The finished catalyst was ground in a mortar until passing through a 0.2 mm sieve. The catalyst was a light brown-gray powder with a bulk density of 81 kg / m ³ .

Catalyst Synthesis Example 4.

The composition of the catalyst, the mass taken for the synthesis of components and the synthesis procedure are repeated as example 3 (with triethanolamine in the same amount). However, ammonium molybdate was not added. Thus, the resulting catalyst does not contain molybdenum, but only iron, cobalt and aluminum oxides in the atomic ratio Fe: Co: Al = 1: 0.70: 2.10.

The finished catalyst was ground in a mortar until passing through a 0.2 mm sieve. The catalyst was a light brown-gray powder with a bulk density of 100 kg / m ³ .
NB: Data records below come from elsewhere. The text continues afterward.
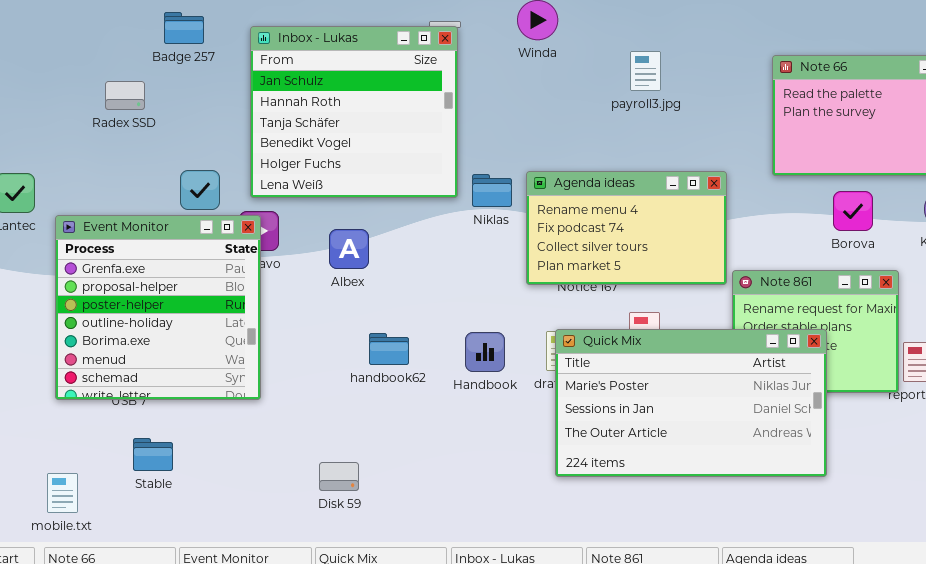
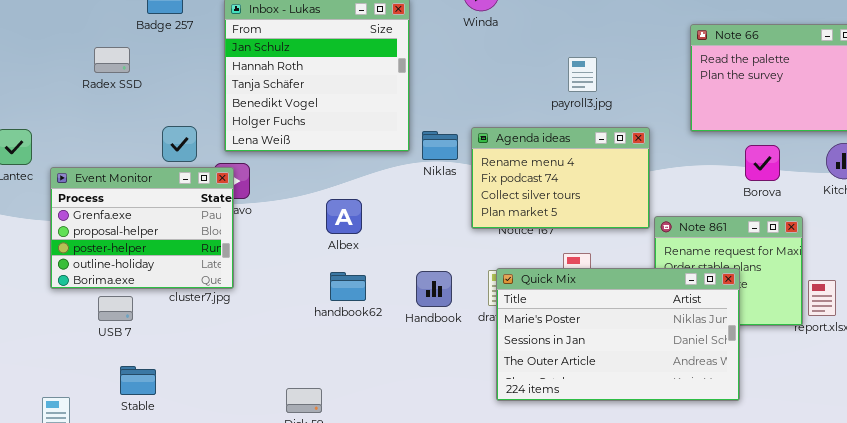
payroll3.jpg: [630,51,661,91] -> [568,57,597,92], moved
Event Monitor: [55,215,261,400] -> [50,167,234,289], resized
Albex: [329,229,369,269] -> [326,199,362,234], moved

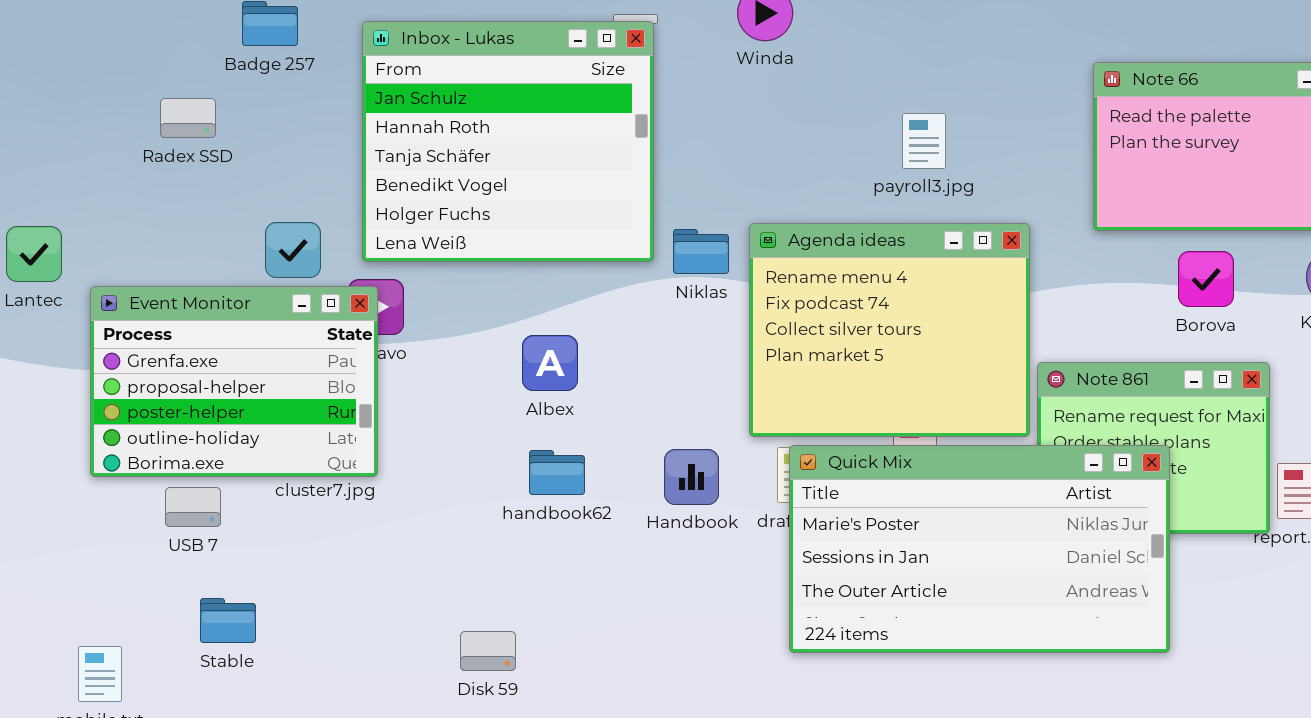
Agenda ideas: [471,127,650,229] -> [749,223,1030,437], resized

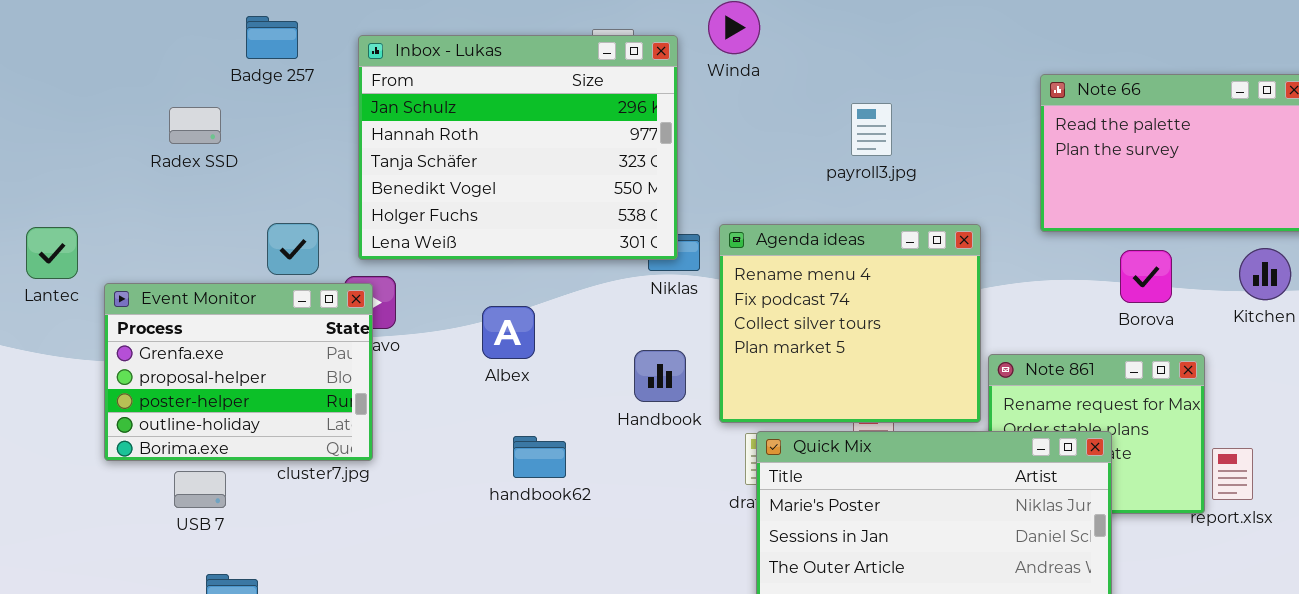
Inbox - Lukas: [362,21,654,262] -> [358,35,678,260], resized
payroll3.jpg: [902,113,946,169] -> [851,103,892,156], moved
Albex: [522,335,578,391] -> [482,306,535,359], moved
Handbook: [664,449,719,505] -> [634,350,686,402], moved

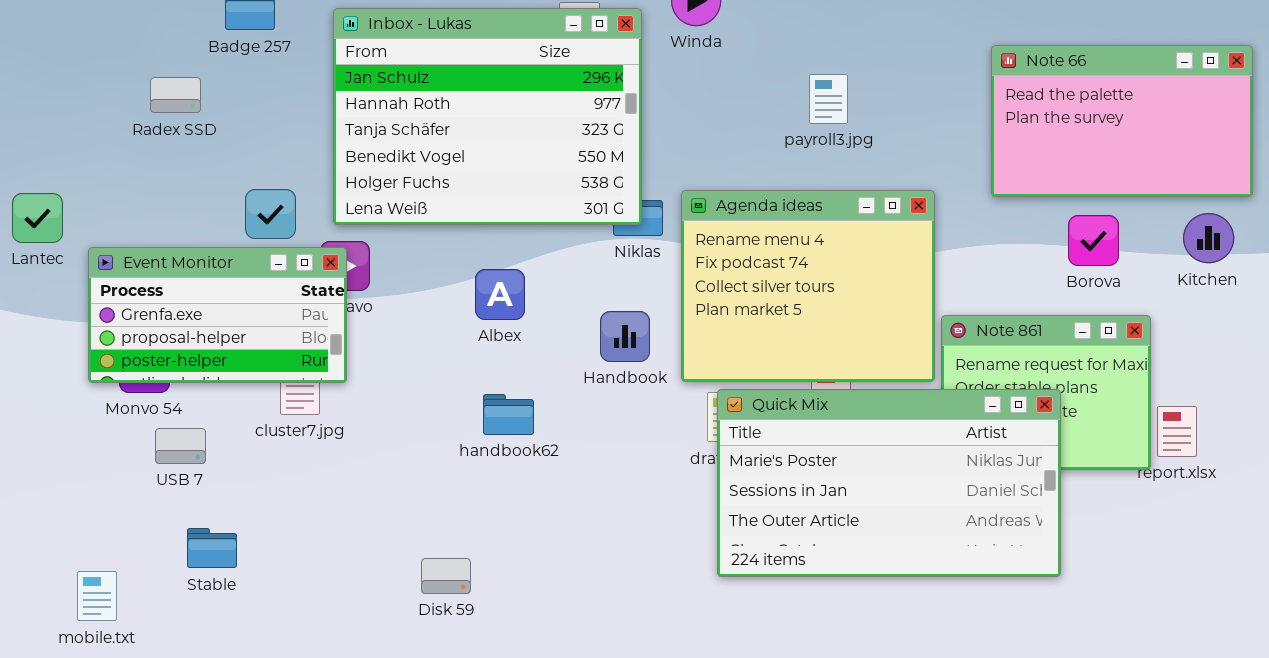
Event Monitor: [104,283,373,461] -> [88,247,347,383], resized
Albex: [482,306,535,359] -> [475,269,525,320], moved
Catalyst Synthesis Example 5.

The composition of the catalyst, the masses taken for the synthesis of components and the synthesis procedure are repeated as in Example 1. However, instead of monoethanolamine, diethanolamine (DEA) was taken in an amount of 40.3 g (0.384 mol). Thus, in the resulting mixture, the sum of nitro groups was 0.382 mol, and the molar ratio of amino groups to nitro groups was 0.329 / 0.384 = 0.86.

The finished catalyst was ground in a mortar until passing through a 0.2 mm sieve. The catalyst was a light brown-gray powder with a bulk density of 70 kg / m ³ .

Thus, the above examples show that the catalysts obtained by the present method have a low bulk density (60-220 kg / m ³ ). During the heat treatment of the solutions of the starting materials, nitrogen oxides are practically not released, which is a significant advantage of the proposed method.

The table compares the outputs of carbon nanotubes obtained using catalysts obtained by the present method, and the catalyst according to the prototype method.

Table. The composition and properties of the catalysts obtained with various amino alcohols At
measures Catalyst composition Amino alcohol, molar ratio of amino groups to nitrate groups The bulk density of the catalyst, kg / m ³ The output of CNTs, g / g of catalyst Prototype Fe: Co: Mo-Al = 1: 0.70: 0.105: 2.10 0 800 31 one Fe: Co: Mo: Al = 1: 0.70: 0.105: 2.10 IEA 0.86 60 32 2 Fe: Co: Mo: Al = 1: 0.70: 0.105: 2.10 IEA, 0.43 220 53 3 Fe: Co: Mo: Al = 1: 0.70: 0.105: 2.10 Tea, 0.86 81 61 four Fe: Co: Al = 1: 0.70: 2.10 Tea, 0.86 one hundred 45 5 Fe: Co: Mo: Al = 1: 0.70: 0.105: 2.10 DEA, 0.86 70 40

Thus, the catalysts obtained by the present method provide a significantly higher yield of carbon nanotubes than the catalyst of the same composition obtained by the prototype method. The experiments showed that the positive effect of the proposed method is achieved in the range of the molar ratio of amino groups of amino alcohol to the sum of nitrate groups of metal nitrates from 0.2 to 2.5. With less amino alcohol, the positive effect is negligible. At a larger one, the amount of gaseous pyrolysis products of added amino alcohols increases, which requires the costs of gas purification. Instead of individual amino alcohols of the considered series, a mixture of them can be used with the same success.

The claimed invention can be applied to the production of carbon nanotubes.

Claims (1)

A method of producing metal oxide catalysts for growing carbon nanotubes from the gas phase, comprising mixing crystalline hydrates of nitrates of transition and non-transition metals, as well as optionally a compound of molybdenum, citric acid, substituted alcohol, and heat treatment of the resulting mixture, characterized in that monoethanolamine is used as a substituted alcohol , diethanolamine, triethanolamine, or a mixture thereof, with a molar ratio of amino groups to nitrate groups from 0.2 to 2.5.